Yavaş yavaş bazı kelimeleri söylemeye başladı. ‘at’, ‘aç’, ‘cici’ diyor. Hala ‘anne’ demiyor. Bazen ‘enne’ gibi bişeyler söylese de, bunu hiç bana seslenirken söylemediği için henüz ‘anne’den saymıyorum.

Bir de pipetle içmeyi öğrendi Alev’in yöntemiyle. Yoğurt yemeyen kızıma aldığım pipetli bardakla ayran yapıp içiriyorum artık. O kadar keyif alıyor ki pipetle bir şeyleri içmekten, bardağın pipet kısmı kalın olduğu için çorbasını bile çoğu zaman onunla içiriyorum.

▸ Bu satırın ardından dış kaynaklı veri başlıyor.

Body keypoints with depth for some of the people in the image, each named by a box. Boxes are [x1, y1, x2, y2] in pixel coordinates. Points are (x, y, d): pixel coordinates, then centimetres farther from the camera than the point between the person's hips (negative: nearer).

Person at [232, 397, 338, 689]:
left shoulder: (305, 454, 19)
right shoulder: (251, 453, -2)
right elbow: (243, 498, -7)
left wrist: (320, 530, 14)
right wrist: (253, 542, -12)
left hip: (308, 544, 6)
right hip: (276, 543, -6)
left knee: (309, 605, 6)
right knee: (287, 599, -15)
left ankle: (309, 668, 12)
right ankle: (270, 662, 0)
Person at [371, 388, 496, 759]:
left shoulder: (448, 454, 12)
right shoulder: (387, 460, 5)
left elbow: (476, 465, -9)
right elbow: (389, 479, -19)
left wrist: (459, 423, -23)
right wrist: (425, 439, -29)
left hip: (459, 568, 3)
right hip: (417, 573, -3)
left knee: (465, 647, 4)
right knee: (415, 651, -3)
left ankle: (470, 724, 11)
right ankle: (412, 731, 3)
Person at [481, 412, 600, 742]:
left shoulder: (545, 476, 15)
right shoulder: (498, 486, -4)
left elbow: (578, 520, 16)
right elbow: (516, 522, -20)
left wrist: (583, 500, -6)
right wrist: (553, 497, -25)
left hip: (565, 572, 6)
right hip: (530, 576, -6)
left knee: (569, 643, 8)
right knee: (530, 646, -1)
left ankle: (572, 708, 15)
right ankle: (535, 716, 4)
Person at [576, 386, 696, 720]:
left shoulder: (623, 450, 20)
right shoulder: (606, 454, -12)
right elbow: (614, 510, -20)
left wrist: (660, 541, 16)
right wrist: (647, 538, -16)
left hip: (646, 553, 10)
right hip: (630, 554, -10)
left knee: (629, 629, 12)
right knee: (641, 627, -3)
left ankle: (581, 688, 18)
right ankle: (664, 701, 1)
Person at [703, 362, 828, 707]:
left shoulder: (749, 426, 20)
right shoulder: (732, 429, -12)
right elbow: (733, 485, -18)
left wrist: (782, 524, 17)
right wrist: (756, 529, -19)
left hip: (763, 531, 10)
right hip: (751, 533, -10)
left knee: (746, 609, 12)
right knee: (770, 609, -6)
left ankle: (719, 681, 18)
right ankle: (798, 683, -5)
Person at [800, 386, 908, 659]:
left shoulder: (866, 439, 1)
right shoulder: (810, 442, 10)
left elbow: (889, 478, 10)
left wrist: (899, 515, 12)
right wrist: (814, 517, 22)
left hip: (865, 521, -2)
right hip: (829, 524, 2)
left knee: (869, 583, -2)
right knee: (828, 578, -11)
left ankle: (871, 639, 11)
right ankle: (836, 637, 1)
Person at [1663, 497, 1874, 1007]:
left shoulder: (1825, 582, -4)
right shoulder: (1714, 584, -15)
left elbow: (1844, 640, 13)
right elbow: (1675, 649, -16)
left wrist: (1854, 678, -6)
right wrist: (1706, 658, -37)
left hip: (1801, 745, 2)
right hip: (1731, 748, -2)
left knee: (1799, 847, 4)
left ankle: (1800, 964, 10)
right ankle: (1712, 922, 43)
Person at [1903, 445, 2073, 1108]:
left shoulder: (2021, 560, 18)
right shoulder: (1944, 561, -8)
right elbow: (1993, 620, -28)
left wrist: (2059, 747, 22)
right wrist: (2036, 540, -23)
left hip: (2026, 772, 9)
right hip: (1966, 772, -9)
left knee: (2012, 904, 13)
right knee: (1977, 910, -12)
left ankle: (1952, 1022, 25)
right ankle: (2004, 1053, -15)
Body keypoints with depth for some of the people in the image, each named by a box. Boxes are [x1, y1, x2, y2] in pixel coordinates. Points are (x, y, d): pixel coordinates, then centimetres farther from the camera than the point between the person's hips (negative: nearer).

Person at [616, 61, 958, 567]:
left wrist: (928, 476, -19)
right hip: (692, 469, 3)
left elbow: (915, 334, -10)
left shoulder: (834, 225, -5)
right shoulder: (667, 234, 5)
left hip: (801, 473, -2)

Bu arada doğum günümüze yaklaşık 2 hafta kaldı. Hazırlıklarımız devam ediyor son hız. Biliyorum şu an pek bir şey anlamayacak ilk doğumgününden ama bu onun en özel doğum günü olacak. Aynı zamanda benim de anneliğimin ilk yılı.  Her şey güzel ve özel olsun istiyorum.